An emerging form of so-called "flesh-eating bacteria" is caused by a strain that is resistant to standard first-line antibiotics. The same type of bacteria, methicillin-resistant Staphylococcus aureus (MRSA) is causing record numbers of less-serious skin infections in children and also is emerging as a cause of pneumonia, which can be deadly.
- Physicians are seeing more and more infections caused by drug-resistant bacteria, including skin boils, pneumonia and even so-called "flesh-eating bacteria."
- Until recently, infections caused by methicillin-resistant Staphylococcus aureus (MRSA) were unusual in healthy people outside of the hospital.
- Infections caused by MRSA must be treated with different antibiotics.
- Infectious diseases experts are concerned the bacteria will soon become resistant to those antibiotics as well, and few new drugs are in the development pipeline.
Numerous studies on the rise in infections caused by MRSA among healthy people outside of the hospital - nearly unheard of a few years ago - are being presented at the 42nd Annual Meeting of the Infectious Diseases Society of America (IDSA).
"The rate of MRSA infections has risen to epidemic proportions in some places, and the curve isn't flattening out yet," said Kevin Purcell, MD, PharmD, principal investigator of a study on MRSA-caused skin infections at Driscoll Children's Hospital in Corpus Christi, Texas. "Staphylococcus aureus is a bad bug to begin with and this resistant form also is more potent, making it easier for people to become infected."
MRSA is a concern because antibiotics prescribed by physicians only a few years ago typically no longer work.

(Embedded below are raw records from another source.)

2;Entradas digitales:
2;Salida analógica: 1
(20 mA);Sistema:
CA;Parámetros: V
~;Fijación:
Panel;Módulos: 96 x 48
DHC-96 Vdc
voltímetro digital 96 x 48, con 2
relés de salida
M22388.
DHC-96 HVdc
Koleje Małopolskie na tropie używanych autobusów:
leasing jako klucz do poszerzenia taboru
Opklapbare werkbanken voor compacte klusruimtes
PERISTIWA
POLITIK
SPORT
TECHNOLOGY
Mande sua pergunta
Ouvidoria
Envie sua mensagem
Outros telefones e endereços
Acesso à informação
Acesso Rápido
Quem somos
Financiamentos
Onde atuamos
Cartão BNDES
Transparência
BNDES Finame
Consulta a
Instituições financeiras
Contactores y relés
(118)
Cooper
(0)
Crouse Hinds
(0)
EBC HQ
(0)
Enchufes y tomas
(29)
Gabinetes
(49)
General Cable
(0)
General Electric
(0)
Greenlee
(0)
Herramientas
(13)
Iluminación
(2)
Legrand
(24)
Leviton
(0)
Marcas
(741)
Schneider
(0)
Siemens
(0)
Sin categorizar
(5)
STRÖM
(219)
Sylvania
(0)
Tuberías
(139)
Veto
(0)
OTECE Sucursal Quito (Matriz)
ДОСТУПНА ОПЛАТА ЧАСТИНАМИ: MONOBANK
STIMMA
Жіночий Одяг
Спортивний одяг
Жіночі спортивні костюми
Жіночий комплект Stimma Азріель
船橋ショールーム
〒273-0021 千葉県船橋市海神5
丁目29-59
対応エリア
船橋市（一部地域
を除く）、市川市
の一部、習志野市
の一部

Over time, bacteria can mutate and become resistant to specific antibiotics. Effective antibiotics are available to treat MRSA, but physicians are concerned that the bacteria will eventually become resistant to those as well. Drug-resistant infections have long been a problem in hospitals and among the elderly and chronically ill, but in recent years physicians are seeing these infections more and more in healthy people.
"These reports highlight our concern over the crisis of antibiotic resistance, a problem that is magnified because there simply aren't enough new drugs in the pharmaceutical pipeline to keep pace with the evolution of drug-resistant bacteria, the so-called 'superbugs,' " said Joseph R. Dalovisio, MD, IDSA president. "This crisis has the potential to touch us all because drug-resistant infections can strike anyone - young or old, healthy or chronically ill."

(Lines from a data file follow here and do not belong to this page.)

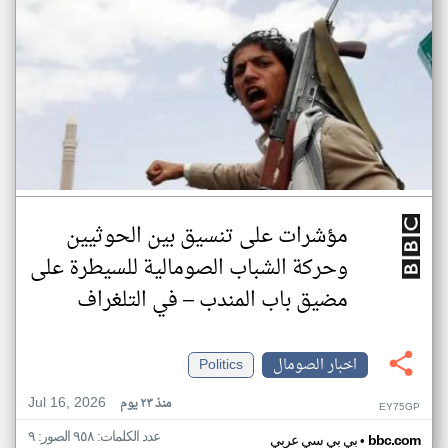
مؤشرات على تنسيق بين الحوثيين
وحركة الشباب الصومالية للسيطرة على
مضيق باب المندب – في التلغراف
اخبار الصومال
Politics
Jul 16, 2026
منذ ٢٣ يوم
EY75GP
عدد الكلمات: ٩٥٨ الصور: ٩
•
bbc.com
بي بي سي عربي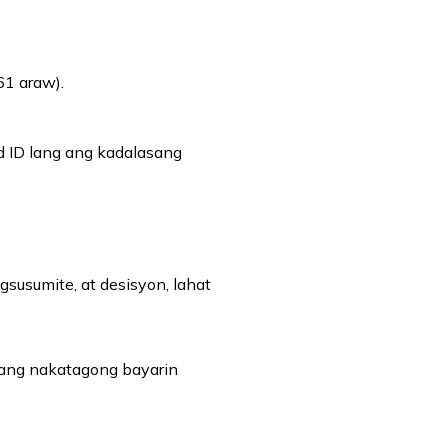
1 araw).
d ID lang ang kadalasang
gsusumite, at desisyon, lahat
alang nakatagong bayarin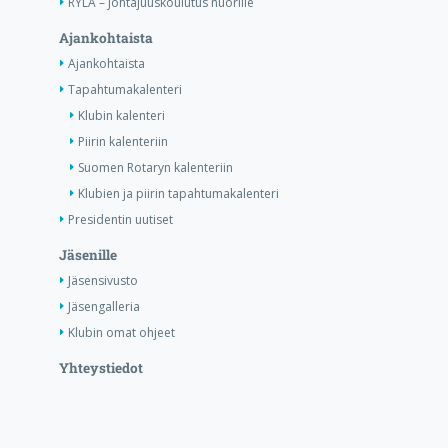
RYLA – Johtajuuskoulutus nuorille
Ajankohtaista
Ajankohtaista
Tapahtumakalenteri
Klubin kalenteri
Piirin kalenteriin
Suomen Rotaryn kalenteriin
Klubien ja piirin tapahtumakalenteri
Presidentin uutiset
Jäsenille
Jäsensivusto
Jäsengalleria
Klubin omat ohjeet
Yhteystiedot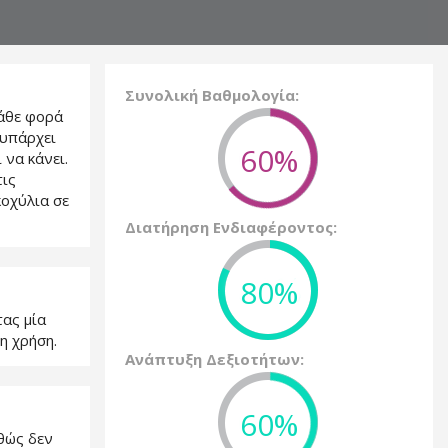
Συνολική Βαθμολογία:
Κάθε φορά
 υπάρχει
60%
 να κάνει.
τις
κοχύλια σε
Διατήρηση Ενδιαφέροντος:
80%
ας μία
η χρήση.
Ανάπτυξη Δεξιοτήτων:
60%
αθώς δεν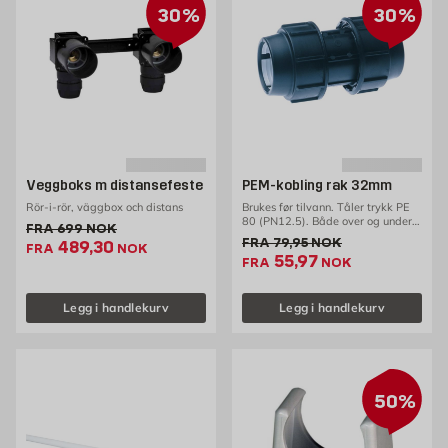
30%
30%
Veggboks m distansefeste
PEM-kobling rak 32mm
Rör-i-rör, väggbox och distans
Brukes før tilvann. Tåler trykk PE
80 (PN12.5). Både over og under
Gammel pris 699 NOK /stk
FRA
699
NOK
bakken.
Gammel pris 79.95 NOK /s
FRA
79,95
NOK
Ekstrapris 489.3 NOK /stk
489,30
FRA
NOK
Ekstrapris 55.97 NOK
55,97
FRA
NOK
Legg i handlekurv
Legg i handlekurv
50%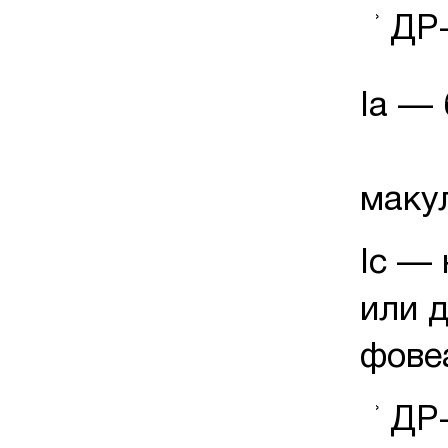
ДР-
Iа — 
Iв
маку
Iс —
или 
фовеа
ДР-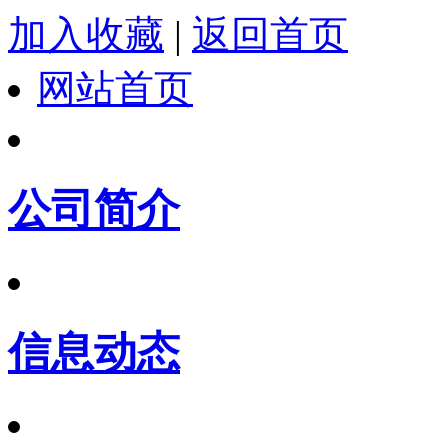
加入收藏
|
返回首页
网站首页
公司简介
信息动态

MRSA and "Flesh-Eating Bacteria"
One study being presented at the meeting documents 14 cases of necrotizing fasciitis (known colloquially as the "flesh-eating bacteria") in Los Angeles caused by MRSA, an uncommon cause of the illness. None of the patients died, but all had surgery to remove infected flesh, three needed reconstructive surgery (such as skin grafting) and 10 spent time in the intensive care unit, one for a month. Half originally were thought to have less-serious skin abscesses. Four patients initially were given antibiotics to which the bacteria were resistant, but all 14 patients were eventually successfully treated with the antibiotics vancomycin and/or clindamycin.
Necrotizing fasciitis infections can start in a small cut or trauma and spread throughout the body within hours or days if not treated with surgery and antibiotics. Most cases of necrotizing fasciitis are caused by a different type of bacteria called Group A streptococcus (the same type of bug that causes strep throat) and about a third are fatal.
"This is about as serious an infectious disease emergency as you can get," said Loren G. Miller, MD, MPH, principal investigator at the Los Angeles Biomedical Research Institute at Harbor-UCLA Medical Center (LA BioMed) and assistant professor of the David Geffen School of Medicine at UCLA. "Thankfully no one died, but physicians need to be aware that if they see cases of necrotizing fasciitis, they should treat for this resistant bug (MRSA) in addition to the other known causes until they know the causative bacterial. This is a major shift in treatment approach.
"We don't know how these people got the infection - there doesn't seem to be a common thread," said Dr. Miller, who also is a staff physician at Harbor-UCLA Medical Center, Torrance, Calif. "Four of the people had absolutely no other medical conditions or risk factors."
MRSA-Caused Skin Infections in Children
From New York to Texas, Maryland to Missouri, researchers are presenting reports at IDSA on the exponentially increasing incidence of MRSA-caused skin boils in non-hospitalized children.
The boils - called abscesses - typically are red and raised, and can be gumball to golf-ball sized. The abscesses can appear anywhere on the body, often on the backs, legs, buttocks and arms, and are filled with pus. Treatment involves draining the abscess, cleaning the wound and prescribing appropriate antibiotics.
Although the infections are rarely fatal, treating physicians must recognize that they may be caused by the MRSA, and treat them with stronger antibiotics.